Reef and Cinder stood in silence beside him, eyes wide and scanning, glinting in the low light. He wondered if they could see what he saw.

Perry cleared his throat. It was time for him to explain. To justify something he hated and didn’t want to admit.

“We need a place to go if we lose the compound. I won’t wander the borderlands with the tribe, searching for food, for shelter from the Aether. This is big enough to fit us all.... There are tunnels that lead to other caverns. And it’s defensible. It won’t burn. We can fish from the cove, and there’s a freshwater source inside.”

Every word that came out of him felt like an effort. He didn’t want to say any of this. He didn’t want to bring his people underground, to this dark place. To live like the ghostlike creatures from the deep sea.

Reef looked at him for a long moment. “You think it will come to this.”

Perry nodded. “You know the borderlands better than I do. You think I want to take River and Willow out there?”

He pictured it. Three hundred people under an open, roiling sky, surrounded by fires and bands of dispersed. He imagined the Croven—cannibals in black capes and crow masks—surrounding them like they were a herd and picking them off one by one. He wouldn’t let it happen.

Cinder shifted his weight, watching them silently.

“We have to be prepared for the worst,” Perry continued, his voice echoing in the cavern. He wondered how it would be with hundreds of voices in there.

Reef shook his head. “I don’t see how you’re going to do this. It’s … a cave.”

“I’ll find a way.”

“This isn’t a solution, Perry.”

“I know.” It was a last resort. Coming there would be like standing on the prow of a ship as it sank. It wasn’t the answer. The answer would have to come with Roar and Aria. But this would buy time as the waters rose.

“I wore a chain once,” Reef said, after a long moment. “Much like yours.”

Surprise moved through Perry. Reef had been a Blood Lord? He had never said anything, but Perry should’ve seen it. Reef was so determined to teach him, to keep him from failing.

“It was years ago. A different time than this. But I know something of what you’re facing. I’m behind you, Peregrine. I would be, even without having sworn an oath to you. But the tribe will resist this.”

Perry knew that too. It was the reason he’d brought Cinder. “Give us a few minutes,” he told Reef.
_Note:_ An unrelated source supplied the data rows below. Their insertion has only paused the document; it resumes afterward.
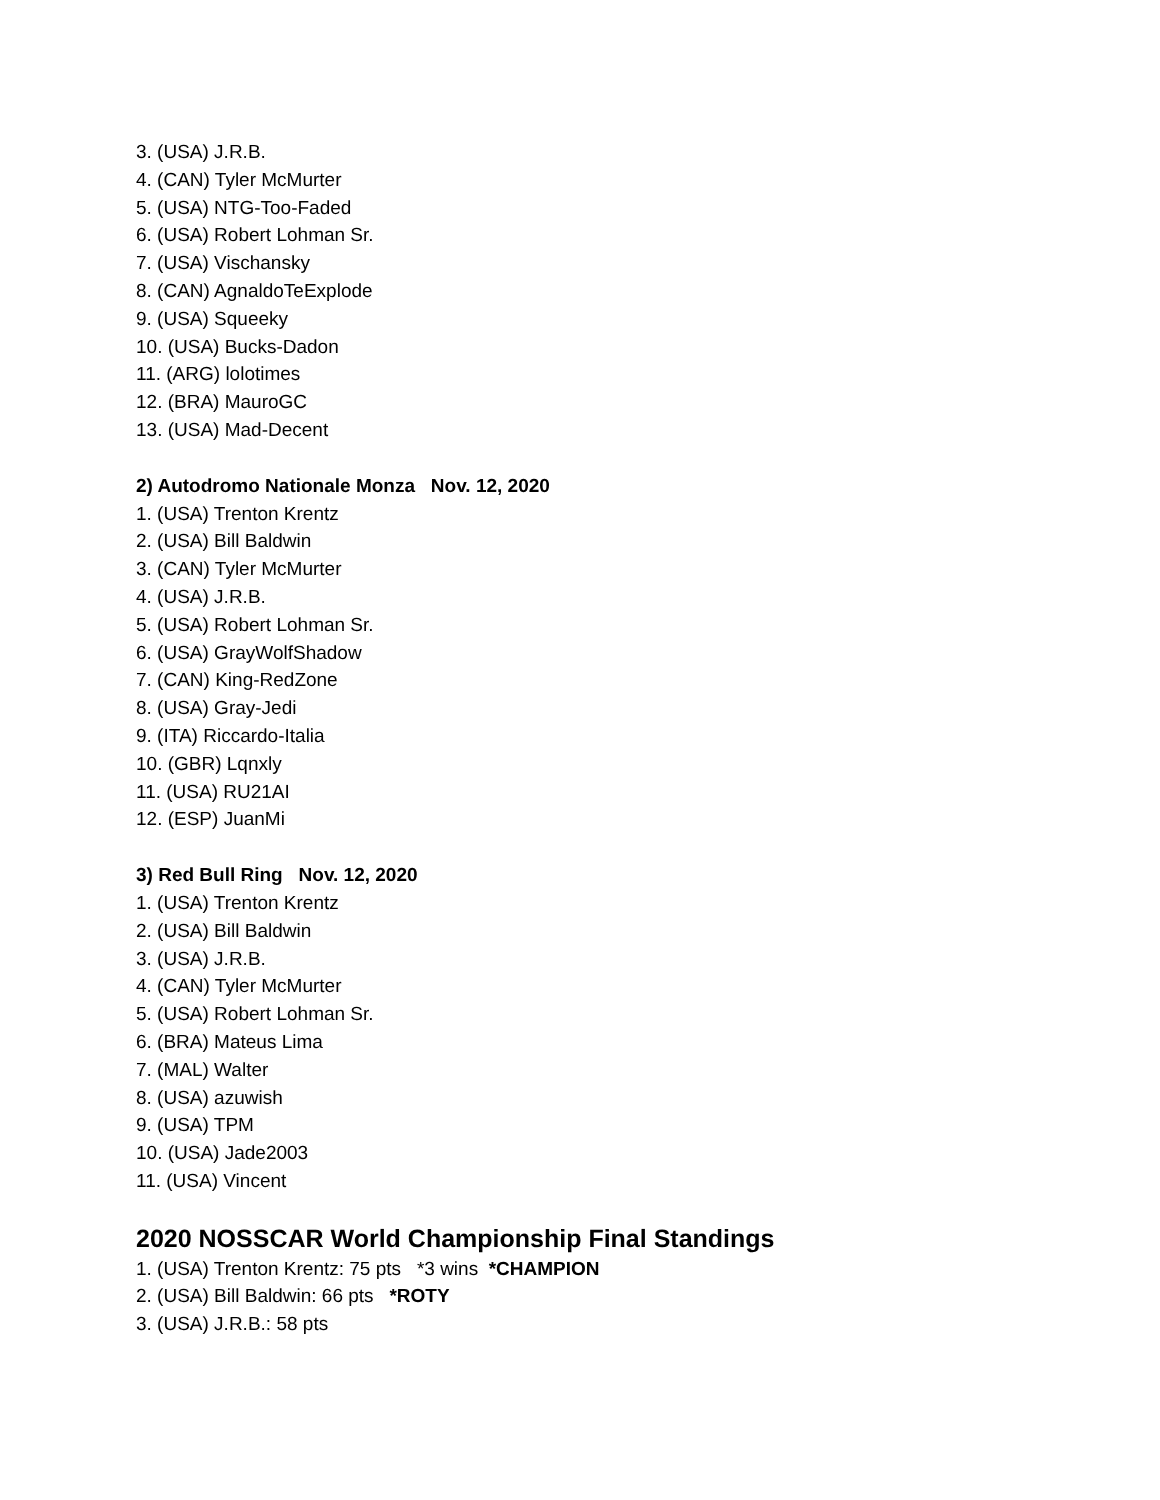3. (USA) J.R.B.
4. (CAN) Tyler McMurter
5. (USA) NTG-Too-Faded
6. (USA) Robert Lohman Sr.
7. (USA) Vischansky
8. (CAN) AgnaldoTeExplode
9. (USA) Squeeky
10. (USA) Bucks-Dadon
11. (ARG) lolotimes
12. (BRA) MauroGC
13. (USA) Mad-Decent
2) Autodromo Nationale Monza Nov. 12, 2020
1. (USA) Trenton Krentz
2. (USA) Bill Baldwin
3. (CAN) Tyler McMurter
4. (USA) J.R.B.
5. (USA) Robert Lohman Sr.
6. (USA) GrayWolfShadow
7. (CAN) King-RedZone
8. (USA) Gray-Jedi
9. (ITA) Riccardo-Italia
10. (GBR) Lqnxly
11. (USA) RU21AI
12. (ESP) JuanMi
3) Red Bull Ring Nov. 12, 2020
1. (USA) Trenton Krentz
2. (USA) Bill Baldwin
3. (USA) J.R.B.
4. (CAN) Tyler McMurter
5. (USA) Robert Lohman Sr.
6. (BRA) Mateus Lima
7. (MAL) Walter
8. (USA) azuwish
9. (USA) TPM
10. (USA) Jade2003
11. (USA) Vincent
2020 NOSSCAR World Championship Final Standings
1. (USA) Trenton Krentz: 75 pts *3 wins *CHAMPION
2. (USA) Bill Baldwin: 66 pts *ROTY
3. (USA) J.R.B.: 58 pts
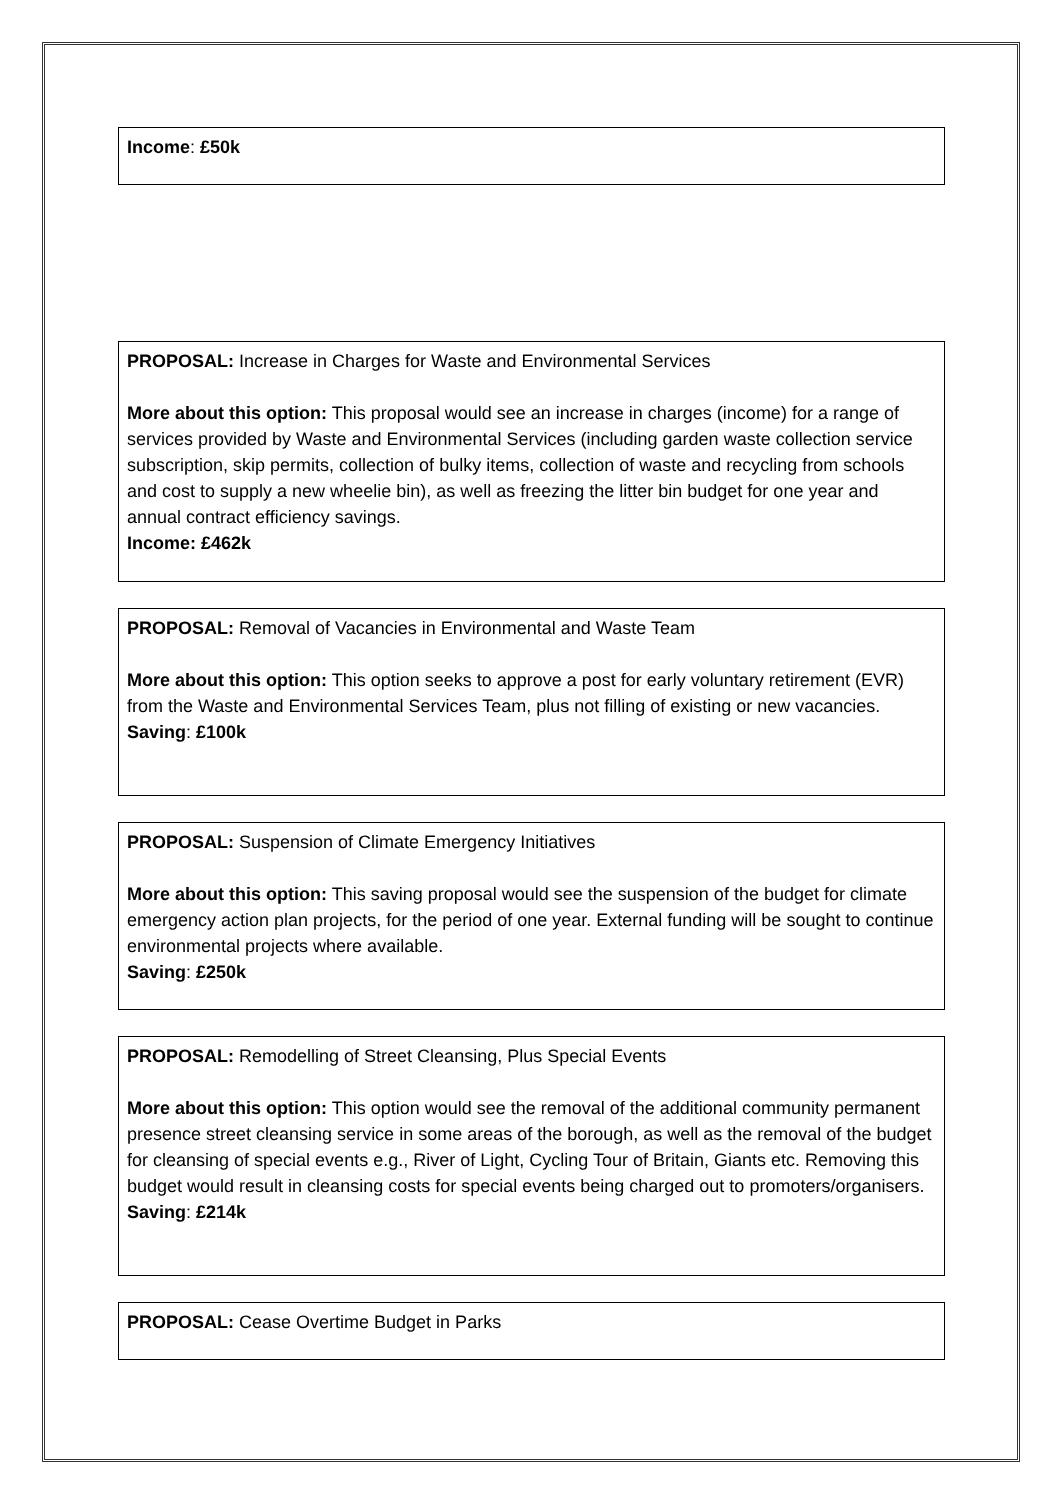Income: £50k
PROPOSAL: Increase in Charges for Waste and Environmental Services
More about this option: This proposal would see an increase in charges (income) for a range of services provided by Waste and Environmental Services (including garden waste collection service subscription, skip permits, collection of bulky items, collection of waste and recycling from schools and cost to supply a new wheelie bin), as well as freezing the litter bin budget for one year and annual contract efficiency savings.
Income: £462k
PROPOSAL: Removal of Vacancies in Environmental and Waste Team
More about this option: This option seeks to approve a post for early voluntary retirement (EVR) from the Waste and Environmental Services Team, plus not filling of existing or new vacancies.
Saving: £100k
PROPOSAL: Suspension of Climate Emergency Initiatives
More about this option: This saving proposal would see the suspension of the budget for climate emergency action plan projects, for the period of one year. External funding will be sought to continue environmental projects where available.
Saving: £250k
PROPOSAL: Remodelling of Street Cleansing, Plus Special Events
More about this option: This option would see the removal of the additional community permanent presence street cleansing service in some areas of the borough, as well as the removal of the budget for cleansing of special events e.g., River of Light, Cycling Tour of Britain, Giants etc. Removing this budget would result in cleansing costs for special events being charged out to promoters/organisers.
Saving: £214k
PROPOSAL: Cease Overtime Budget in Parks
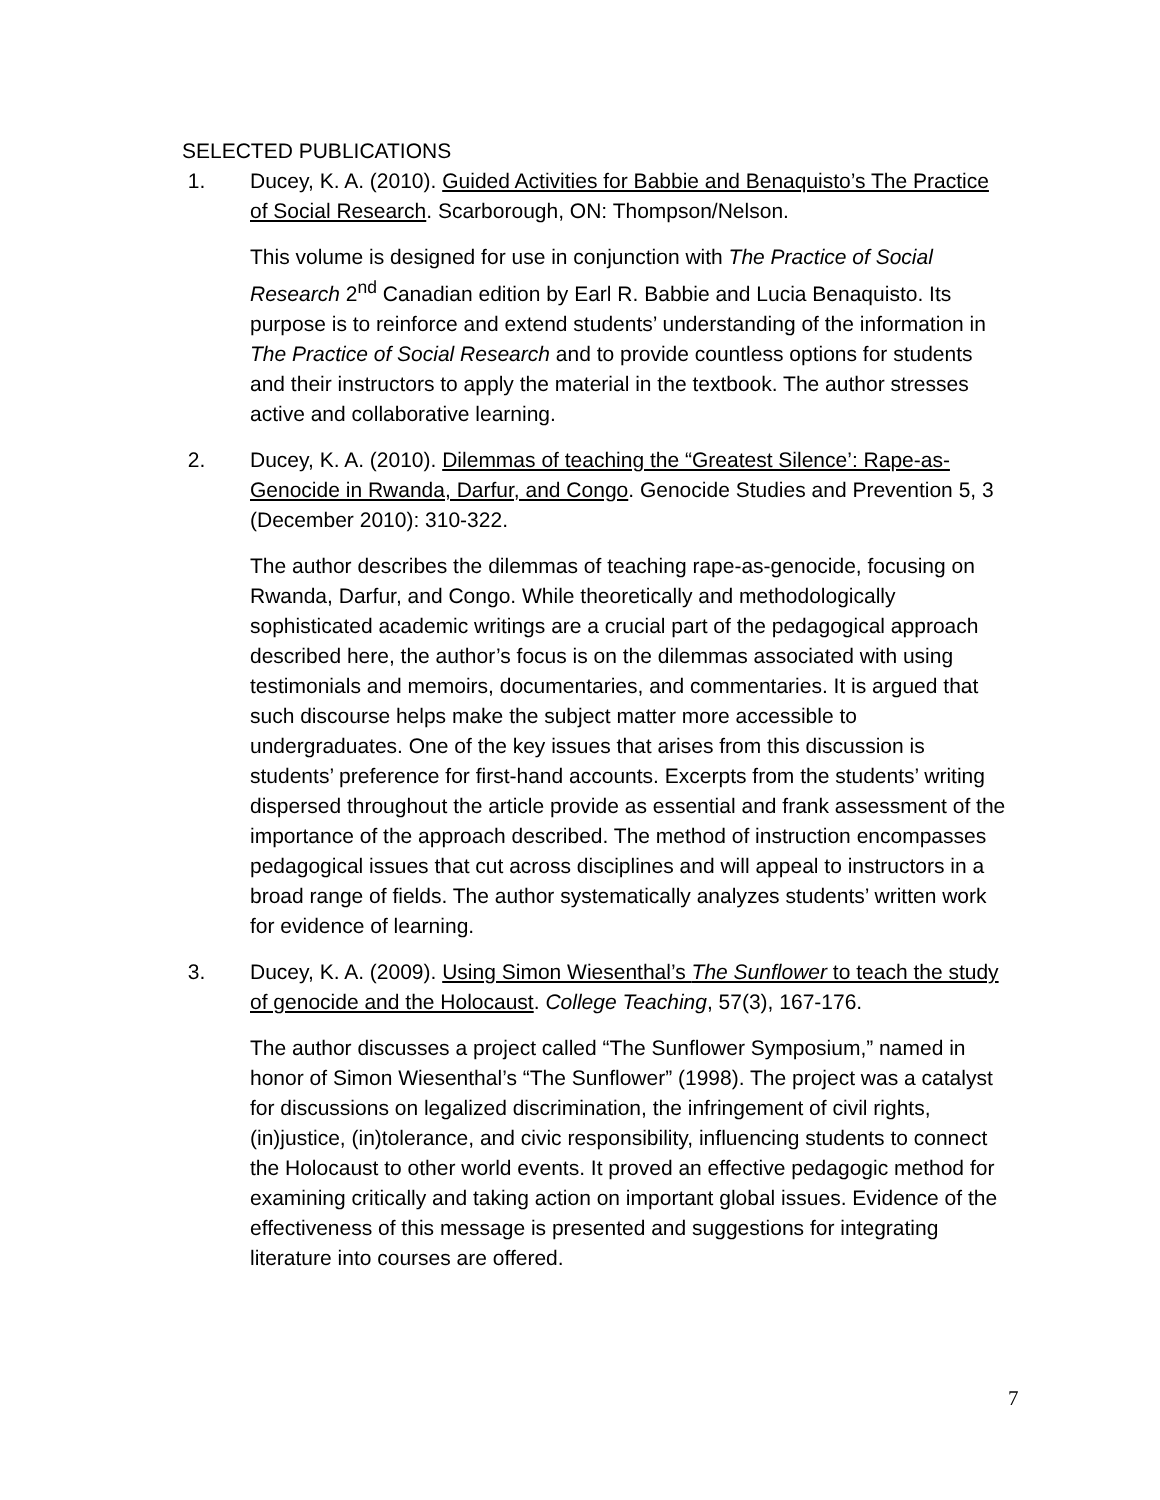SELECTED PUBLICATIONS
1. Ducey, K. A. (2010). Guided Activities for Babbie and Benaquisto’s The Practice of Social Research. Scarborough, ON: Thompson/Nelson.
This volume is designed for use in conjunction with The Practice of Social Research 2<sup>nd</sup> Canadian edition by Earl R. Babbie and Lucia Benaquisto. Its purpose is to reinforce and extend students’ understanding of the information in The Practice of Social Research and to provide countless options for students and their instructors to apply the material in the textbook. The author stresses active and collaborative learning.
2. Ducey, K. A. (2010). Dilemmas of teaching the “Greatest Silence’: Rape-as-Genocide in Rwanda, Darfur, and Congo. Genocide Studies and Prevention 5, 3 (December 2010): 310-322.
The author describes the dilemmas of teaching rape-as-genocide, focusing on Rwanda, Darfur, and Congo. While theoretically and methodologically sophisticated academic writings are a crucial part of the pedagogical approach described here, the author’s focus is on the dilemmas associated with using testimonials and memoirs, documentaries, and commentaries. It is argued that such discourse helps make the subject matter more accessible to undergraduates. One of the key issues that arises from this discussion is students’ preference for first-hand accounts. Excerpts from the students’ writing dispersed throughout the article provide as essential and frank assessment of the importance of the approach described. The method of instruction encompasses pedagogical issues that cut across disciplines and will appeal to instructors in a broad range of fields. The author systematically analyzes students’ written work for evidence of learning.
3. Ducey, K. A. (2009). Using Simon Wiesenthal’s The Sunflower to teach the study of genocide and the Holocaust. College Teaching, 57(3), 167-176.
The author discusses a project called “The Sunflower Symposium,” named in honor of Simon Wiesenthal’s “The Sunflower” (1998). The project was a catalyst for discussions on legalized discrimination, the infringement of civil rights, (in)justice, (in)tolerance, and civic responsibility, influencing students to connect the Holocaust to other world events. It proved an effective pedagogic method for examining critically and taking action on important global issues. Evidence of the effectiveness of this message is presented and suggestions for integrating literature into courses are offered.
7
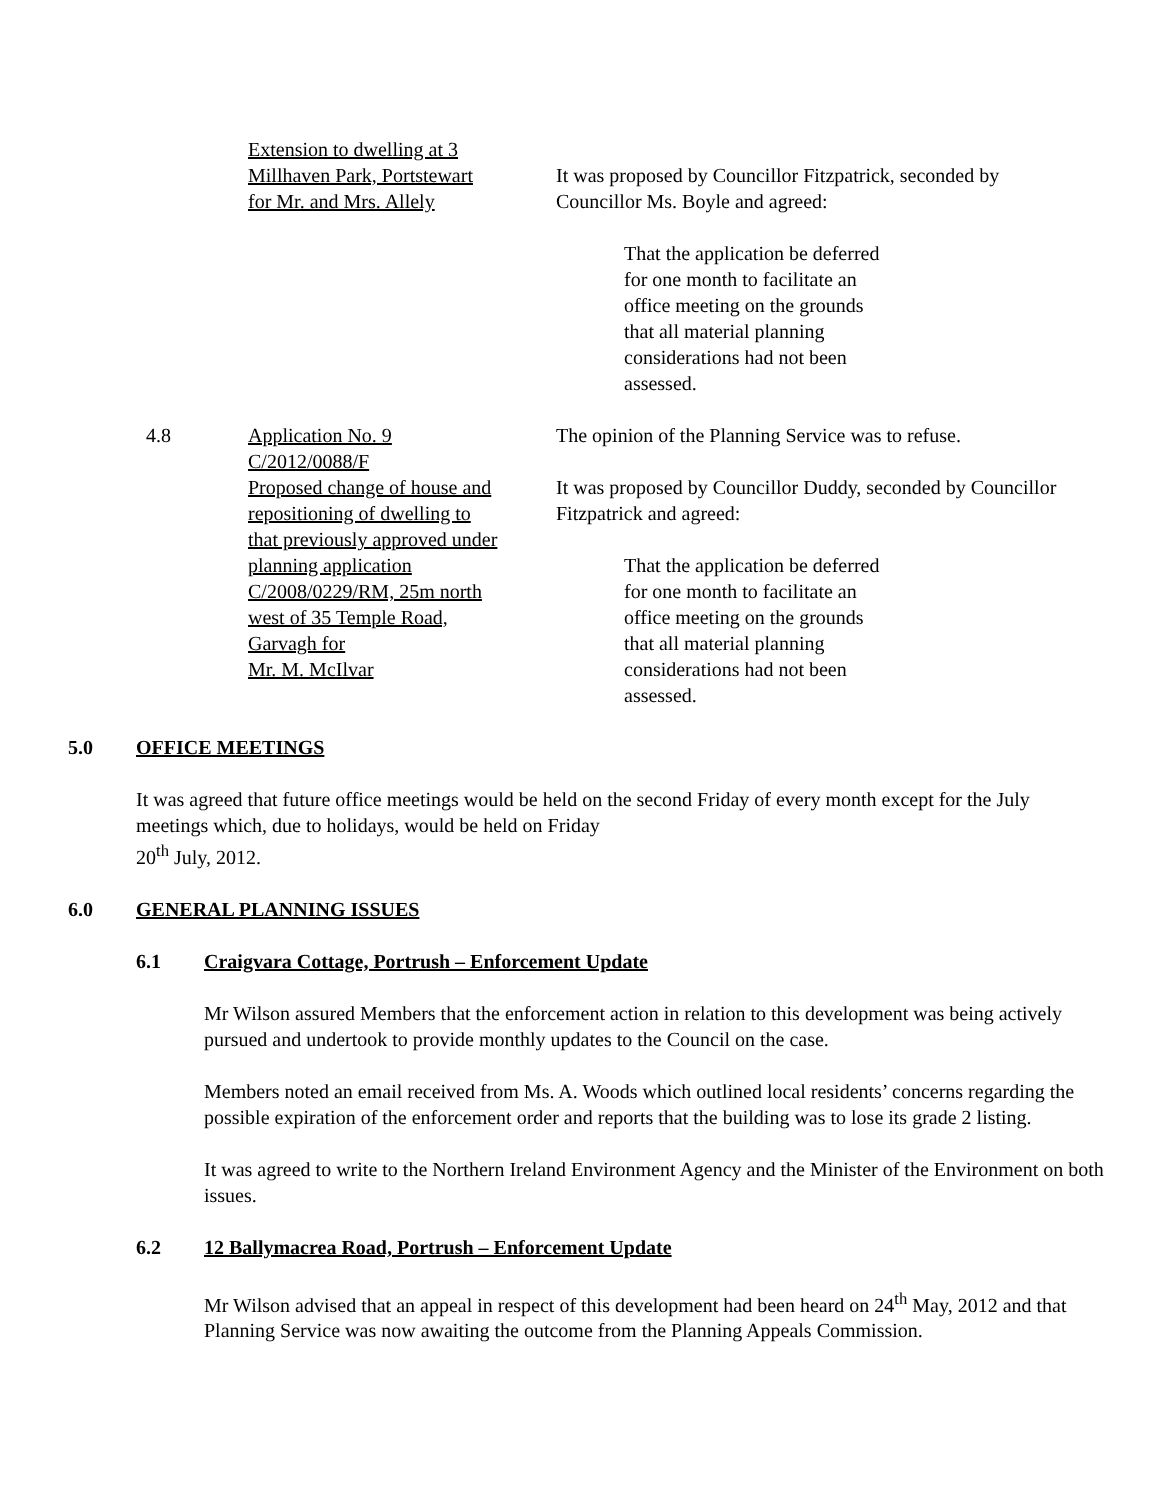Extension to dwelling at 3
Millhaven Park, Portstewart
for Mr. and Mrs. Allely
It was proposed by Councillor Fitzpatrick, seconded by Councillor Ms. Boyle and agreed:
That the application be deferred
for one month to facilitate an
office meeting on the grounds
that all material planning
considerations had not been
assessed.
4.8 Application No. 9
C/2012/0088/F
Proposed change of house and
repositioning of dwelling to
that previously approved under
planning application
C/2008/0229/RM, 25m north
west of 35 Temple Road,
Garvagh for
Mr. M. McIlvar
The opinion of the Planning Service was to refuse.
It was proposed by Councillor Duddy, seconded by Councillor Fitzpatrick and agreed:
That the application be deferred
for one month to facilitate an
office meeting on the grounds
that all material planning
considerations had not been
assessed.
5.0 OFFICE MEETINGS
It was agreed that future office meetings would be held on the second Friday of every month except for the July meetings which, due to holidays, would be held on Friday
20<sup>th</sup> July, 2012.
6.0 GENERAL PLANNING ISSUES
6.1 Craigvara Cottage, Portrush – Enforcement Update
Mr Wilson assured Members that the enforcement action in relation to this development was being actively pursued and undertook to provide monthly updates to the Council on the case.
Members noted an email received from Ms. A. Woods which outlined local residents’ concerns regarding the possible expiration of the enforcement order and reports that the building was to lose its grade 2 listing.
It was agreed to write to the Northern Ireland Environment Agency and the Minister of the Environment on both issues.
6.2 12 Ballymacrea Road, Portrush – Enforcement Update
Mr Wilson advised that an appeal in respect of this development had been heard on 24<sup>th</sup> May, 2012 and that Planning Service was now awaiting the outcome from the Planning Appeals Commission.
Reef nodded. “I’ll be right outside.”

“Did I do something wrong?” Cinder asked when Reef had left them.

“No. You didn’t.”

Cinder’s scowl faded. “Oh.”

“I know you don’t want to talk about yourself,” Perry said. “I understand that. Pretty well, actually. And I wouldn’t ask you unless I had to. But I do have to.” He shifted his weight, wishing he didn’t have to press. “Cinder, I need to know what you can do with the Aether. Can you tell me what to expect? Can you keep it away? I have to know if there’s any alternative—any way at all to avoid this.”

Cinder was still for a moment. Then he took his cap off and slipped it through his belt. He walked deeper into the cave and turned, facing Perry. The veins at his neck took on the glow of the Aether, which seeped up over his face like water snaking through a dry river. His hands came alive. His eyes became bright blue points in the darkness.

Aether burned in the back of Perry’s nose, and his heart raced. Then, as gradually as it had brightened, the glow in Cinder’s veins faded away, the sting receding, leaving just a boy, standing there again.

Cinder pulled on his cap back, tugging it down and brushing wisps of straw-colored hair away from his eyes. Then he went still and watched Perry for a few moments, his gaze direct and open, before he spoke at last.

“It’s harder to reach it in here,” he said. “I can’t call it as easily as when I’m outside, right under it.”